WHAT IS EXPECTED:
Each line below with the string "from" should be copied.

WORKING DATA:

# # # #

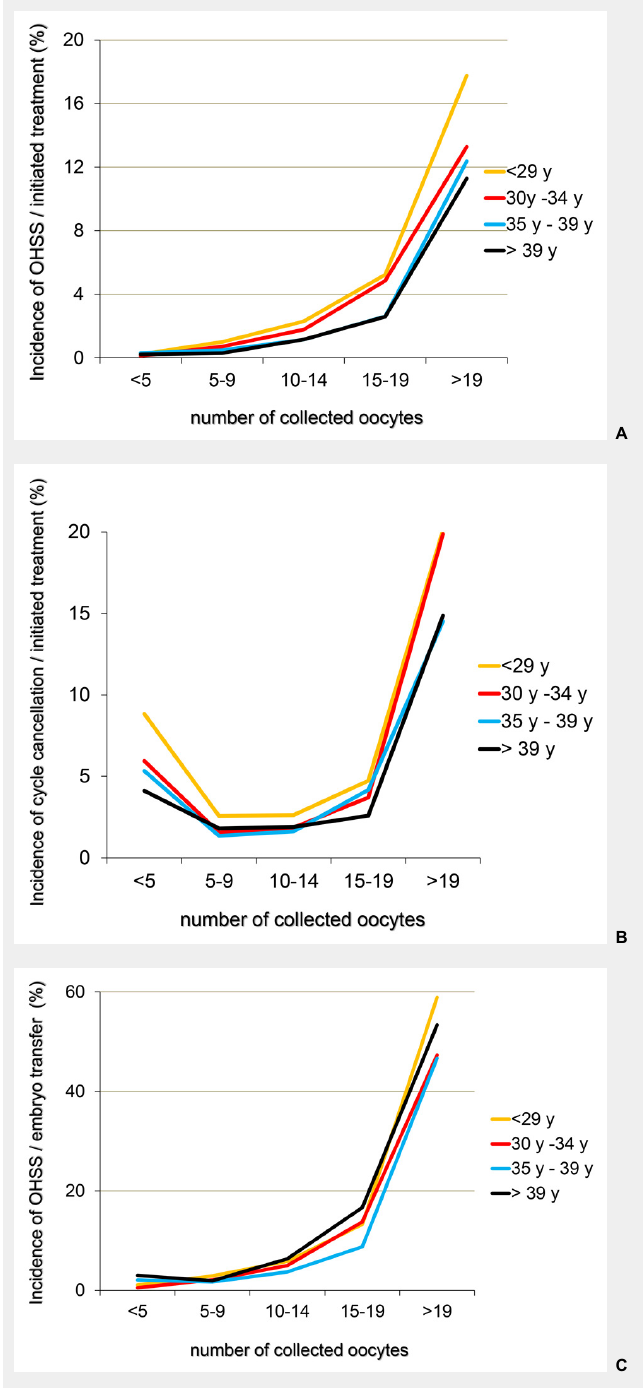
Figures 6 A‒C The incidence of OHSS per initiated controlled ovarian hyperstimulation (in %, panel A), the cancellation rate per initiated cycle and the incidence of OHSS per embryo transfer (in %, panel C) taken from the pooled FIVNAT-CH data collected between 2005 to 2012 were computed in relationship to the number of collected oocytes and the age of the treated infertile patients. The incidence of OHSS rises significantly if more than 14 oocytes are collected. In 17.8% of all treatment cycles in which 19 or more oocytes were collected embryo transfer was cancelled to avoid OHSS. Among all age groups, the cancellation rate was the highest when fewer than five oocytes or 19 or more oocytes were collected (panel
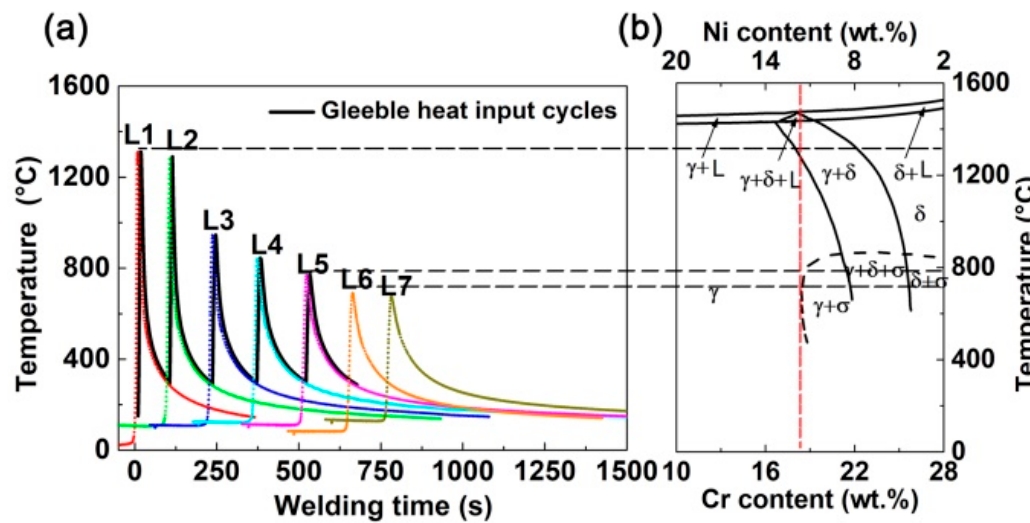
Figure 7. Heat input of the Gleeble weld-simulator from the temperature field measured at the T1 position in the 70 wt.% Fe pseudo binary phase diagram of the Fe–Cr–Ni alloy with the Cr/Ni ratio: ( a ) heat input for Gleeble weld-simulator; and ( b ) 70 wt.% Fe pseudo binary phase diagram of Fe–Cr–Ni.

# # # #

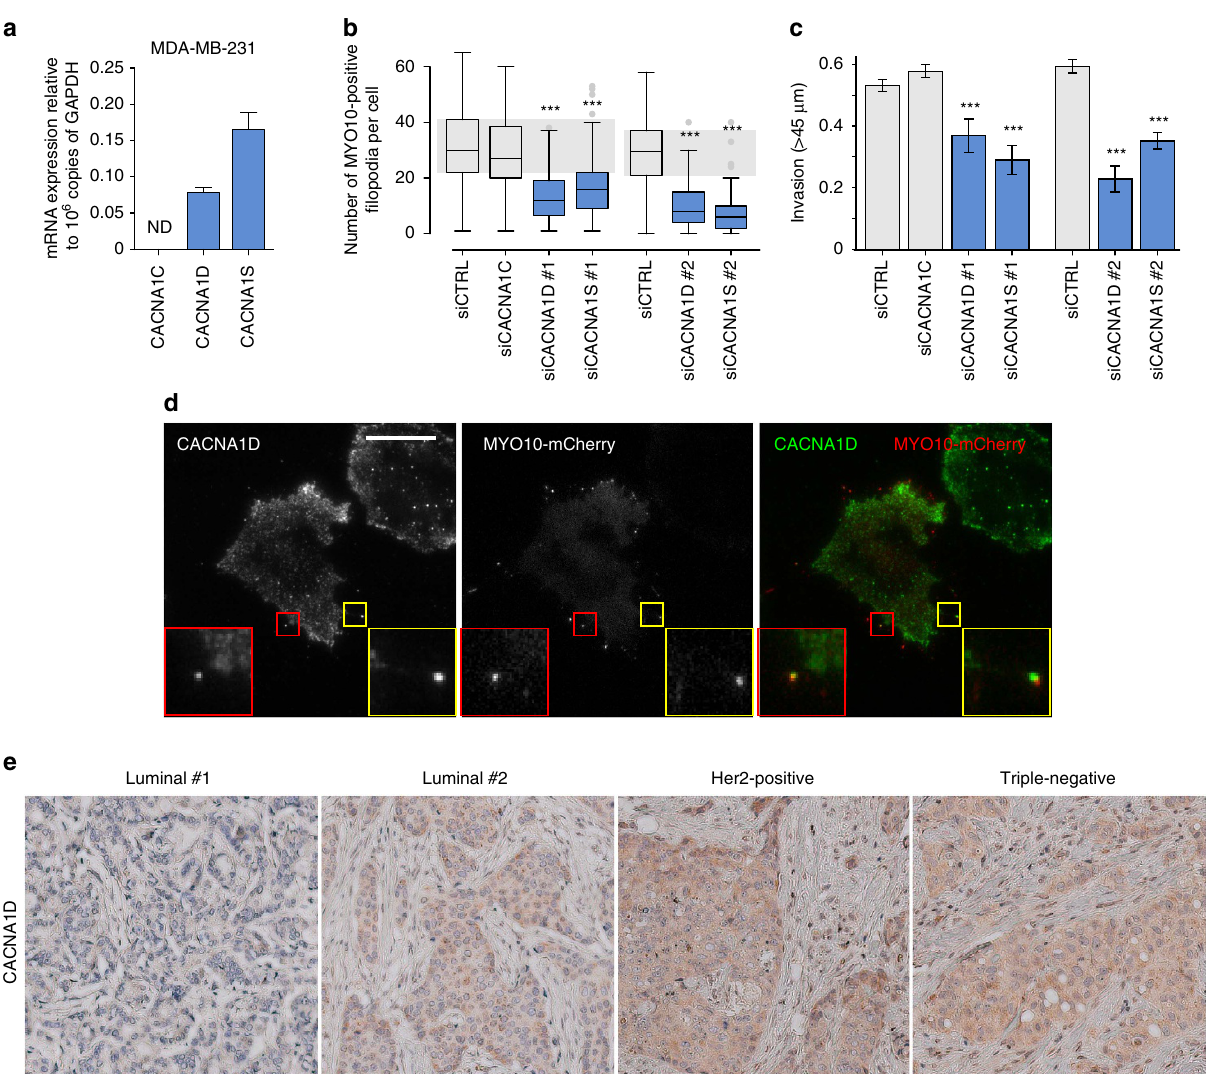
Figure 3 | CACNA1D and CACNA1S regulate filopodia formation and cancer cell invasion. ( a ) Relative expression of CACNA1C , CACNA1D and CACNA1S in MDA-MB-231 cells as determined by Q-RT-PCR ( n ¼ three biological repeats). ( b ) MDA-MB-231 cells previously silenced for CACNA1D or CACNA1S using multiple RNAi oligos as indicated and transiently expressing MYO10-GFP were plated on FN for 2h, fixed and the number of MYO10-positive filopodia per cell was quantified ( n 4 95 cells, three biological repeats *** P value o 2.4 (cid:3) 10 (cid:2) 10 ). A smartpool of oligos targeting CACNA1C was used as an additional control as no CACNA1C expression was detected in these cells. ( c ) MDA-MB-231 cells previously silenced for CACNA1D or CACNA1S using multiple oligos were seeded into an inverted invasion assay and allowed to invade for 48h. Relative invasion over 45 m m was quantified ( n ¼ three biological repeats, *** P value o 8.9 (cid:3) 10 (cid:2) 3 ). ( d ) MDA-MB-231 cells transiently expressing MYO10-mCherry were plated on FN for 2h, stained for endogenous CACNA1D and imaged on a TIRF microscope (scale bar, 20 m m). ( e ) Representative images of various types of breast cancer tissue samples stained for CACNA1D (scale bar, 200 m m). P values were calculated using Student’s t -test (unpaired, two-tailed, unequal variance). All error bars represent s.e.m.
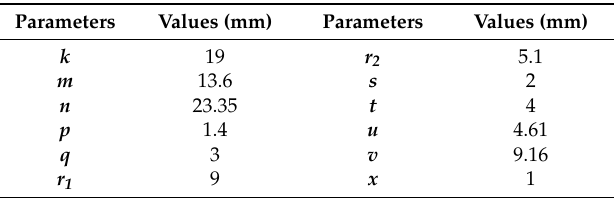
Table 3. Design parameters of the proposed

# # # #

RESPONSE AREA:
Figures 6 A‒C The incidence of OHSS per initiated controlled ovarian hyperstimulation (in %, panel A), the cancellation rate per initiated cycle and the incidence of OHSS per embryo transfer (in %, panel C) taken from the pooled FIVNAT-CH data collected between 2005 to 2012 were computed in relationship to the number of collected oocytes and the age of the treated infertile patients. The incidence of OHSS rises significantly if more than 14 oocytes are collected. In 17.8% of all treatment cycles in which 19 or more oocytes were collected embryo transfer was cancelled to avoid OHSS. Among all age groups, the cancellation rate was the highest when fewer than five oocytes or 19 or more oocytes were collected (panel
Figure 7. Heat input of the Gleeble weld-simulator from the temperature field measured at the T1 position in the 70 wt.% Fe pseudo binary phase diagram of the Fe–Cr–Ni alloy with the Cr/Ni ratio: ( a ) heat input for Gleeble weld-simulator; and ( b ) 70 wt.% Fe pseudo binary phase diagram of Fe–Cr–Ni.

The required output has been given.